◆ **Exercise description**
Please repeat the entries exactly as they appear and omit any images.

◆ **Material for the task**
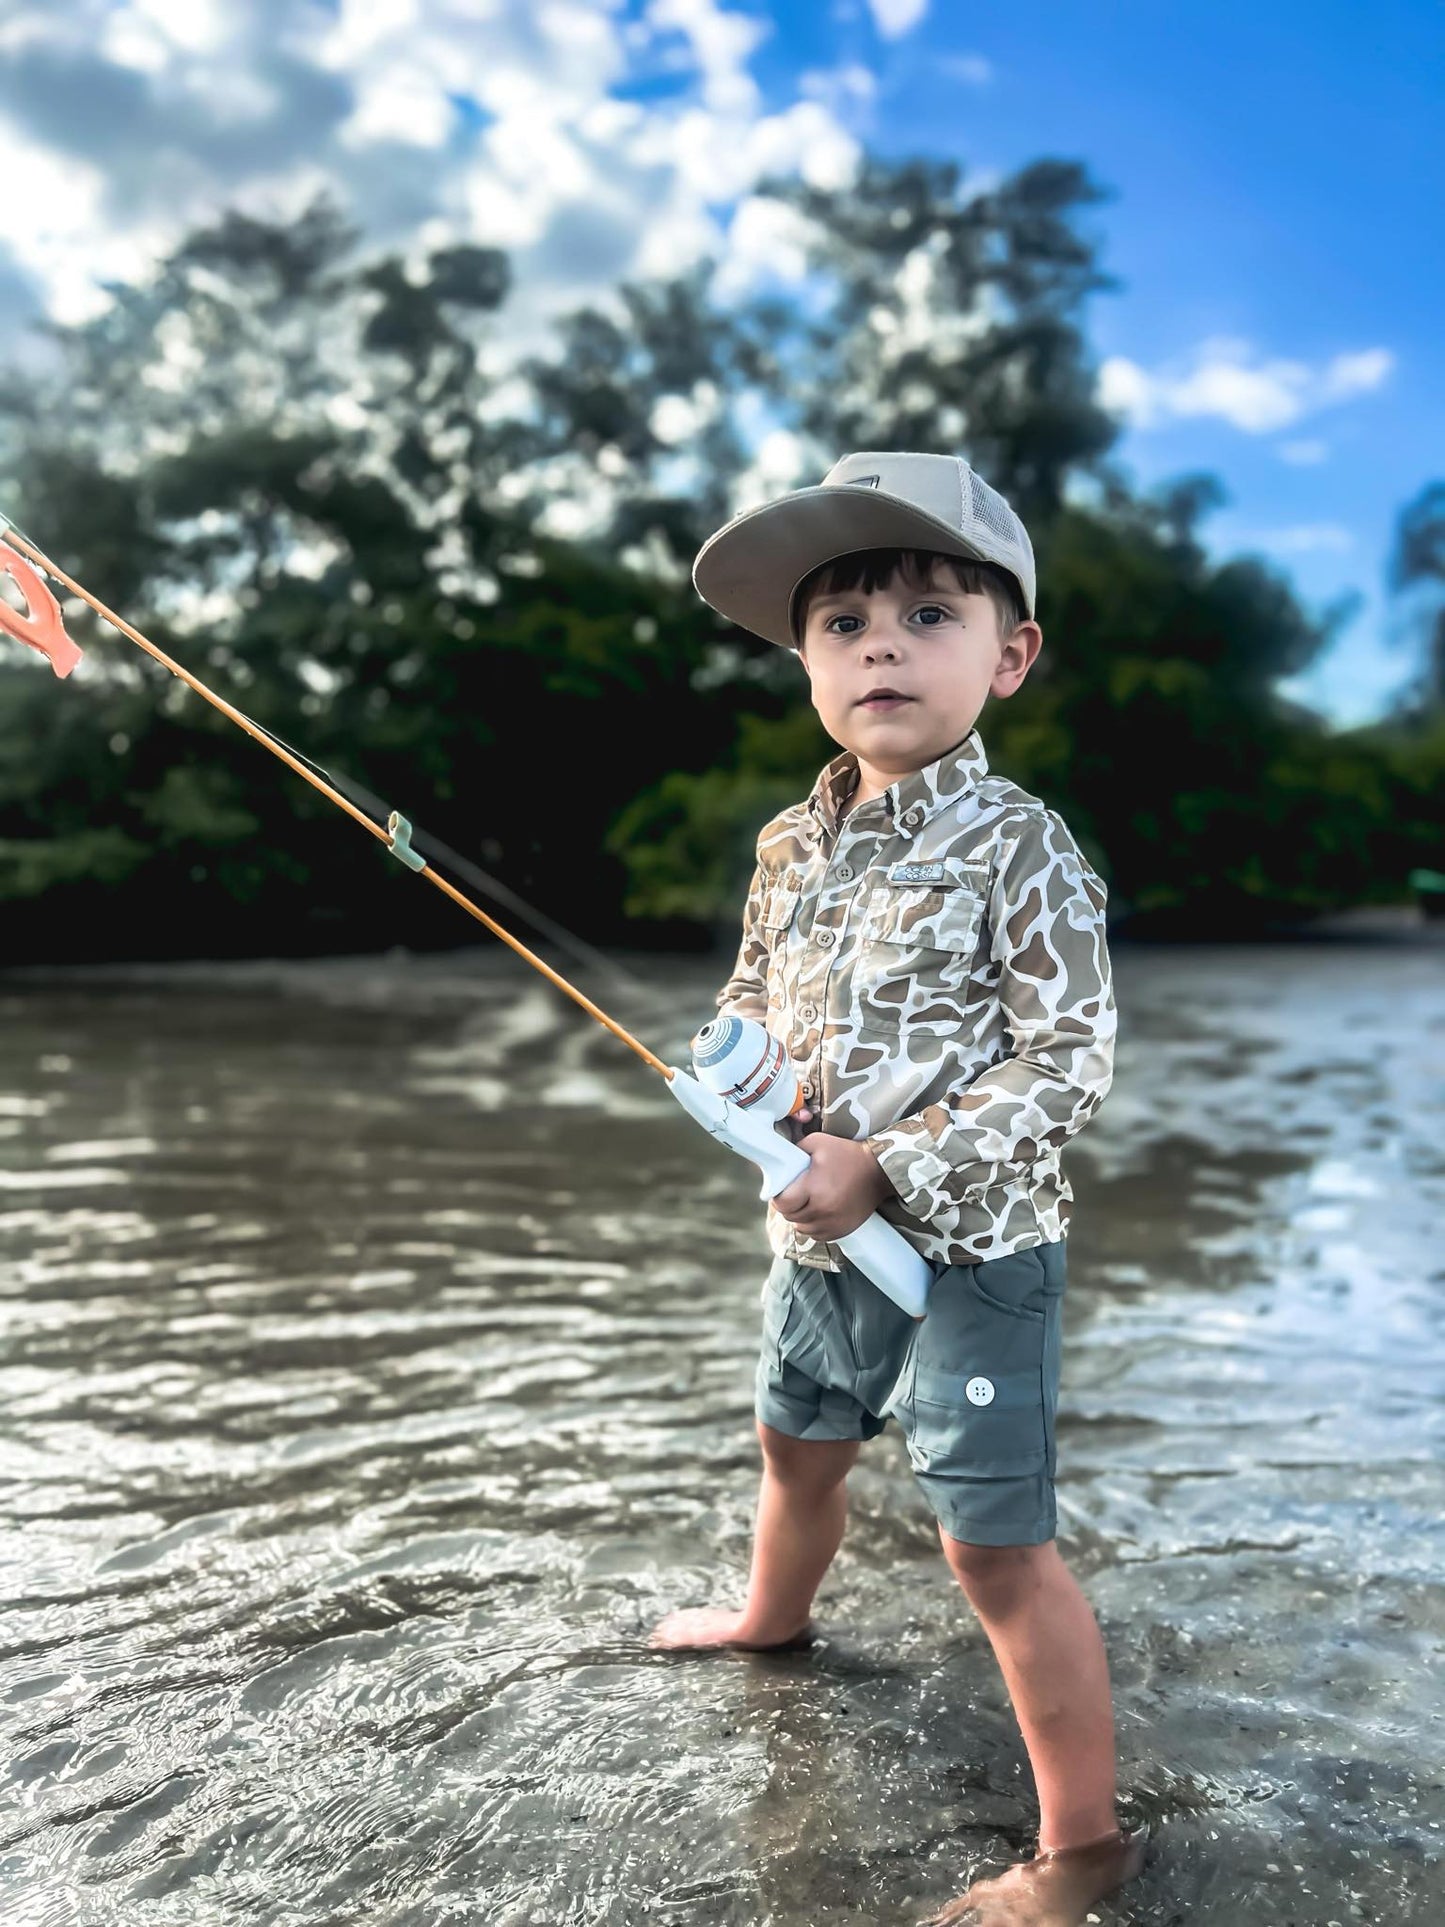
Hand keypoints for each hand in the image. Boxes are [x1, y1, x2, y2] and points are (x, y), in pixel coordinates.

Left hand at [772, 1123, 894, 1240]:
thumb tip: (781, 1161)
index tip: (783, 1192)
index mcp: (814, 1187)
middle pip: (791, 1217)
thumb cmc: (848, 1154)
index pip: (783, 1204)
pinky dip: (814, 1226)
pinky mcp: (842, 1230)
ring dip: (801, 1218)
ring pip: (802, 1229)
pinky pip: (817, 1236)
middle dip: (789, 1207)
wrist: (879, 1171)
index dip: (779, 1198)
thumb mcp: (818, 1142)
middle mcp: (822, 1209)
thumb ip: (795, 1151)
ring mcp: (833, 1222)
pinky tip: (819, 1213)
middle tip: (796, 1195)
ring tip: (808, 1204)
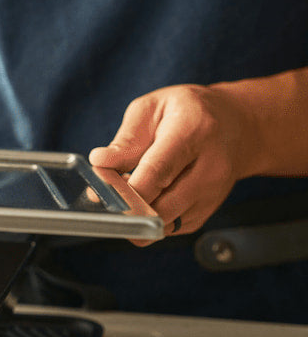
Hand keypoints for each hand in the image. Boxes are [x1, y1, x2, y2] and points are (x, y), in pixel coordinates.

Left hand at [89, 84, 253, 244]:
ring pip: (163, 222)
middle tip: (105, 192)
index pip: (157, 172)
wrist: (239, 128)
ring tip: (126, 191)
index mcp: (194, 133)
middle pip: (161, 205)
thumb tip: (101, 162)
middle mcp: (210, 169)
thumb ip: (126, 138)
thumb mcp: (154, 108)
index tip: (98, 188)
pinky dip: (147, 220)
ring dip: (135, 215)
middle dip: (125, 205)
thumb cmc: (188, 113)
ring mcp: (211, 196)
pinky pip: (168, 228)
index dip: (123, 187)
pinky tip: (144, 198)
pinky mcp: (206, 213)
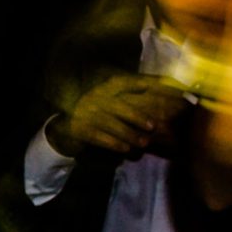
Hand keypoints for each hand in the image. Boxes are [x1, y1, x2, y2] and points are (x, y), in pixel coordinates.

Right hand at [52, 73, 190, 157]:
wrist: (65, 129)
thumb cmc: (97, 114)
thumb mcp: (111, 100)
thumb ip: (133, 94)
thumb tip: (164, 87)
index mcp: (105, 87)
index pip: (127, 82)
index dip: (146, 82)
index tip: (165, 85)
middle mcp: (94, 97)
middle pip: (118, 105)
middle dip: (136, 115)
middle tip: (152, 126)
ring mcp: (85, 113)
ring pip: (110, 123)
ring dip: (128, 134)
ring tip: (144, 143)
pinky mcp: (79, 129)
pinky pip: (99, 136)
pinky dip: (113, 143)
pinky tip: (125, 149)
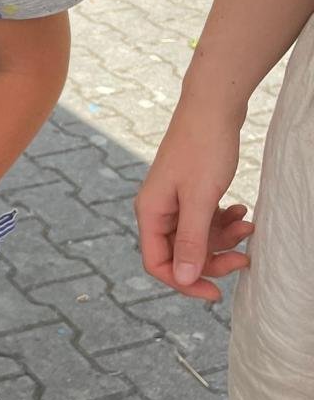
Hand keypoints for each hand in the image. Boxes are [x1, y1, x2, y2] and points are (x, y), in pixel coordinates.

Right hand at [135, 106, 253, 299]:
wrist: (213, 105)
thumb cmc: (204, 148)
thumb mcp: (200, 199)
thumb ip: (191, 241)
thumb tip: (183, 278)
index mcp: (151, 213)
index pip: (159, 263)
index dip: (185, 282)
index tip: (216, 293)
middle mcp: (159, 209)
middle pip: (181, 253)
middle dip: (213, 259)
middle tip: (244, 258)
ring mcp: (175, 200)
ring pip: (197, 237)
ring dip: (225, 239)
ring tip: (249, 227)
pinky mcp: (191, 191)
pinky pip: (206, 219)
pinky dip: (225, 221)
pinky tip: (242, 210)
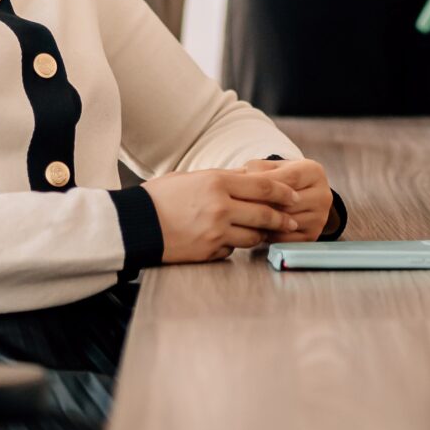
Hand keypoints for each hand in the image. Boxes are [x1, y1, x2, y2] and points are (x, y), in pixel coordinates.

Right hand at [142, 167, 301, 261]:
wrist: (135, 224)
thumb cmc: (160, 197)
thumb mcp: (192, 177)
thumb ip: (222, 179)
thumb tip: (248, 178)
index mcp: (218, 182)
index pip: (264, 187)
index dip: (284, 193)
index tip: (294, 197)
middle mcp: (221, 207)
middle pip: (265, 214)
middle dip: (282, 218)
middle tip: (291, 221)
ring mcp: (216, 232)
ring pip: (253, 236)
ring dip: (260, 234)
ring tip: (263, 232)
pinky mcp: (209, 252)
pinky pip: (232, 250)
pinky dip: (233, 246)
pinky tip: (227, 240)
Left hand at [235, 156, 333, 241]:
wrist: (298, 196)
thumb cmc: (280, 178)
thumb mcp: (272, 167)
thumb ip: (259, 169)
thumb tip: (243, 179)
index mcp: (314, 172)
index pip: (291, 178)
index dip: (267, 183)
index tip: (244, 187)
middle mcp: (323, 195)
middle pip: (289, 203)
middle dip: (263, 205)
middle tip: (239, 206)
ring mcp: (320, 218)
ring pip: (287, 222)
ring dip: (264, 222)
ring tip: (245, 217)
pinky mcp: (312, 236)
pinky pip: (286, 239)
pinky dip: (268, 235)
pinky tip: (256, 228)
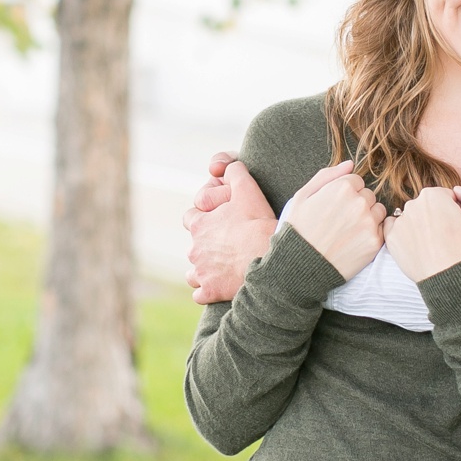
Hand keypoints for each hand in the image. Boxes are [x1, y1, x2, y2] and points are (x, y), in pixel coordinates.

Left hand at [184, 153, 274, 303]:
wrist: (270, 260)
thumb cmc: (258, 225)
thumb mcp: (247, 190)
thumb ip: (234, 173)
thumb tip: (227, 166)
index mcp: (199, 225)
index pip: (191, 217)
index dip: (205, 218)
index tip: (220, 222)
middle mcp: (194, 249)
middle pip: (194, 245)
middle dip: (206, 244)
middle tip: (228, 244)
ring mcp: (200, 272)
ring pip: (194, 271)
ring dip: (205, 268)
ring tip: (225, 266)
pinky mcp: (210, 291)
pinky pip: (201, 294)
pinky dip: (208, 291)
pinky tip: (222, 286)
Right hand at [285, 161, 385, 278]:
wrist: (299, 266)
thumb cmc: (298, 230)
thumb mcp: (302, 196)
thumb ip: (327, 175)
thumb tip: (350, 164)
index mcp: (342, 188)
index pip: (356, 181)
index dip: (344, 193)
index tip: (333, 206)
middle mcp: (359, 203)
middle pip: (368, 195)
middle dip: (357, 204)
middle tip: (340, 220)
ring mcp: (368, 223)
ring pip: (378, 211)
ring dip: (367, 217)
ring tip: (348, 231)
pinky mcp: (375, 242)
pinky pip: (381, 230)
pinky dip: (371, 234)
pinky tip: (354, 241)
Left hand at [386, 186, 460, 281]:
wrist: (448, 276)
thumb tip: (456, 190)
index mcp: (432, 195)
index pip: (443, 197)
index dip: (452, 211)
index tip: (456, 225)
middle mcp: (412, 204)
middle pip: (426, 206)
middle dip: (435, 217)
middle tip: (445, 236)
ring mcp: (400, 221)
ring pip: (412, 218)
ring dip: (420, 226)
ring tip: (432, 244)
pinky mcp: (391, 238)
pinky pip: (395, 230)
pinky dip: (403, 234)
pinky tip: (415, 244)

◆ **Result for this task**
Hand keypoints for each hand in the image. Boxes are [x1, y1, x2, y2] and points are (x, y), in pixel coordinates.

Left hand at [772, 1123, 894, 1240]:
thumb tip: (781, 1161)
index tip: (783, 1192)
index mcp: (814, 1187)
middle pip: (791, 1217)
thumb cmc: (848, 1154)
index pip: (783, 1204)
pinky dip: (814, 1226)
pinky mcp: (842, 1230)
ring dip: (801, 1218)
ring pip: (802, 1229)
pinky pip: (817, 1236)
middle dip: (789, 1207)
wrist: (879, 1171)
index dip: (779, 1198)
thumb mcp: (818, 1142)
middle mcp: (822, 1209)
thumb ip: (795, 1151)
ring mcp: (833, 1222)
pinky tip: (819, 1213)
middle tip: (796, 1195)
ring tip: (808, 1204)
Hand keypoints for each hand in the image. Boxes are [x1, y1, x2, y2] and points are (x, y), in pixel coordinates.

Left hand at [89, 84, 253, 244]:
ring pip: (163, 222)
middle tip: (105, 192)
index pip: (157, 172)
wrist: (239, 128)
ring tip: (126, 191)
index mcp: (194, 133)
middle pip: (161, 205)
thumb tip: (101, 162)
middle mcp: (210, 169)
thumb ip: (126, 138)
thumb mcp: (154, 108)
index tip: (98, 188)
pinky dip: (147, 220)
ring dip: (135, 215)
middle dip: (125, 205)
thumb cmc: (188, 113)
ring mcp: (211, 196)
pinky pip: (168, 228)
index dip: (123, 187)
pinky tip: (144, 198)
pinky mcp: (206, 213)
Hand keypoints for each hand in the image. Boxes are [x1, y1, x2, y2] and points are (x, y), in pixel coordinates.

Right hand at [52, 73, 190, 157]:
wrist: (65, 129)
thumb cmc: (97, 114)
thumb mcp: (111, 100)
thumb ip: (133, 94)
thumb tip: (164, 87)
index mcp: (105, 87)
index pip: (127, 82)
index dip: (146, 82)
index tip: (165, 85)
middle mcp: (94, 97)
middle pip: (118, 105)
middle dip: (136, 115)
middle tip: (152, 126)
ring mcp: (85, 113)
ring pip: (110, 123)
ring dip: (128, 134)
ring tip: (144, 143)
pinky mcp: (79, 129)
pinky pip: (99, 136)
pinky dip: (113, 143)
pinky tip: (125, 149)
Hand keypoints for each hand in the image. Boxes are [x1, y1, x2, y2] and points are (x, y), in pixel coordinates.

Right hand at [135, 106, 253, 299]:
wrist: (213, 105)
thumb cmc: (204, 148)
thumb mcp: (200, 199)
thumb ip: (191, 241)
thumb tip: (183, 278)
index mcp: (151, 213)
index pip: (159, 263)
index dip: (185, 282)
index tip: (216, 293)
middle mcp: (159, 209)
middle pip: (181, 253)
middle dip: (213, 259)
middle tip: (244, 258)
ring mcp: (175, 200)
ring pip: (197, 237)
ring dip: (225, 239)
ring tip: (249, 227)
pinky mcp: (191, 191)
pinky pip: (206, 219)
pinky dip: (225, 221)
pinky tip: (242, 210)
Hand keypoints for each hand in the image. Boxes are [x1, y1, x2, y2] and points are (x, y), in pixel coordinates.

Right hand at [142, 167, 301, 261]:
wrist: (135, 224)
thumb cmc: (160, 197)
thumb mcp: (192, 177)
thumb ip: (222, 179)
thumb tip: (248, 178)
index mcp: (218, 182)
index pip: (264, 187)
index dip: (284, 193)
index tip: (294, 197)
middle mcp: (221, 207)
middle pip: (265, 214)
middle dip: (282, 218)
middle tip: (291, 221)
ring mcp: (216, 232)
ring pip: (253, 236)
ring dip: (260, 234)
ring tip: (263, 232)
pinky mcp: (209, 252)
pinky pip: (232, 250)
pinky dip: (233, 246)
pinky tip: (227, 240)
Left hand at [235, 156, 333, 241]:
wrist: (298, 196)
thumb cmc: (280, 178)
thumb mcp: (272, 167)
thumb ip: (259, 169)
thumb tip: (243, 179)
index mcp: (314, 172)
index pip: (291, 178)
index dip: (267, 183)
index tip: (244, 187)
middle mcp: (323, 195)
middle pip: (289, 203)
middle dip: (263, 205)
middle tip: (239, 206)
ring mcp: (320, 218)
ring pip: (287, 222)
ring dip: (264, 222)
ring tip: (245, 217)
pinky mcp: (312, 236)
pinky pip: (286, 239)
pinky dip: (268, 235)
pinky tip: (256, 228)
Hand keypoints for each hand in the image. Boxes are [x1, y1, x2, y2] and points are (x, y), in pixel coordinates.

Left hand at [184, 153, 274, 303]:
wrist: (270, 260)
thumb cmc: (258, 225)
thumb mcp: (247, 190)
thumb ip: (234, 173)
thumb tip: (227, 166)
index mcp: (199, 225)
index pip: (191, 217)
index dip: (205, 218)
index tip: (220, 222)
middle mcp: (194, 249)
middle pip: (194, 245)
middle dip: (206, 244)
middle tip: (228, 244)
ring mcp: (200, 272)
ring pip: (194, 271)
ring dip: (205, 268)
ring tip: (225, 266)
pinky mcp: (210, 291)
pinky pip: (201, 294)
pinky dip: (208, 291)
pinky tip: (222, 286)
Right hand at [285, 161, 385, 278]:
wrist: (299, 266)
thumb cmc: (298, 230)
thumb mcp: (302, 196)
thumb ip: (327, 175)
thumb tip: (350, 164)
index mcp: (342, 188)
index pip: (356, 181)
index dip: (344, 193)
index tip: (333, 206)
middle mcp: (359, 203)
middle pip: (368, 195)
middle dip: (357, 204)
middle tip: (340, 220)
ring mcp: (368, 223)
ring pip: (378, 211)
ring dip: (367, 217)
ring tip: (348, 231)
pinky mcp: (375, 242)
pinky pip: (381, 230)
pinky dip: (371, 234)
pinky tip: (354, 241)
Left hand at [386, 186, 460, 281]:
wrist: (448, 276)
thumb tip: (456, 190)
index mcp: (432, 195)
index pip: (443, 197)
index dip: (452, 211)
index tip: (456, 225)
middle mcp: (412, 204)
middle pip: (426, 206)
middle dip: (435, 217)
middle tip: (445, 236)
ring mcp: (400, 221)
ring pip: (412, 218)
ring dip: (420, 226)
ring tip: (432, 244)
pinky mcp: (391, 238)
pinky pip: (395, 230)
pinky dip: (403, 234)
pinky tip: (415, 244)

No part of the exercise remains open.